[Teks Sumber]:
━━━━━━━━━━━━━━━━━━━━━━━━━━━━━━

YLBHI Nilai Aparat Langar Hukum, Bubarkan Pesta Karena Corona

YLBHI Nilai Aparat Langar Hukum, Bubarkan Pesta Karena Corona

30 Maret 2020
ilustrasi pesta pernikahan/net

ilustrasi pesta pernikahan/net

RIAU1.COM -Banyaknya pembubaran kerumunan warga oleh kepolisian saat wabah corona ini mengundang reaksi. Yayasan Lembaga Bantuan Hukum Indonesia (YLBHI) menyoroti tindakan aparat kepolisian membubarkan kerumunan di tengah pandemi virus corona. Tindakan pembubaran yang terjadi di banyak tempat, mulai dari kafe hingga pesta itu bermula dari Maklumat Kapolri tentang Kepatuhan terhadap Kebijakan Pemerintah dalam Penanganan Penyebaran Virus Corona tertanggal 19 Maret 2020.

"Belakangan ini bahkan beredar video singkat tentang pembubaran pesta dan pernyataan anggota Polri memerintahkan anggotanya untuk membawa penyelenggara ke kantor polisi," kata Ketua YLBHI Asfinawati dalam keterangan tertulis, Ahad, 29 Maret 2020.

Asfinawati mengatakan tindakan kepolisian itu berpotensi melawan hukum. Sebab, hingga kini Presiden Joko Widodo belum menetapkan status kedaruratan kesehatan masyarakat seperti yang disyaratkan dalam Undang-undang Nomor 6 Tahun 2018 tentang Karantina Kesehatan.

━━━━━━━━━━━━━━━━━━━━━━━━━━━━━━

[Data Masukan]:
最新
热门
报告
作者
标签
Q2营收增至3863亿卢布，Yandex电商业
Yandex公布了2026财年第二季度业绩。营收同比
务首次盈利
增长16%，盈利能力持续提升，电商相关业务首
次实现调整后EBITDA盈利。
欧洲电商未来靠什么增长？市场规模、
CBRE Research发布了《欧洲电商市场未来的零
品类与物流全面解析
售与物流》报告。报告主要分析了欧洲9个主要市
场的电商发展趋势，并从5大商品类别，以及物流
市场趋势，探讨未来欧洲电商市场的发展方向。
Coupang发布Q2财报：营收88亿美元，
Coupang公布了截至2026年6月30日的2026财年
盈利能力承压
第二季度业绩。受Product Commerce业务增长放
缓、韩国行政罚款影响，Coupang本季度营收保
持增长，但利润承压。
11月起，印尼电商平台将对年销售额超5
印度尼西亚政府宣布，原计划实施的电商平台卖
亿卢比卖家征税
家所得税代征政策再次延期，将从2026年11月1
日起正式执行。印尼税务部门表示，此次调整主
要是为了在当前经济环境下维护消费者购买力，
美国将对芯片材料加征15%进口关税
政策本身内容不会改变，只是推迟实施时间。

━━━━━━━━━━━━━━━━━━━━━━━━━━━━━━

[Instruksi Tugas]: Kembalikan salinan utuh bagian teks sumber yang dimulai dari "Asfinawati mengatakan tindakan" dan berlanjut hingga "tentang Karantina Kesehatan.", tanpa mengubah satu kata pun.

[Jawaban Akhir]:
Asfinawati mengatakan tindakan kepolisian itu berpotensi melawan hukum. Sebab, hingga kini Presiden Joko Widodo belum menetapkan status kedaruratan kesehatan masyarakat seperti yang disyaratkan dalam Undang-undang Nomor 6 Tahun 2018 tentang Karantina Kesehatan.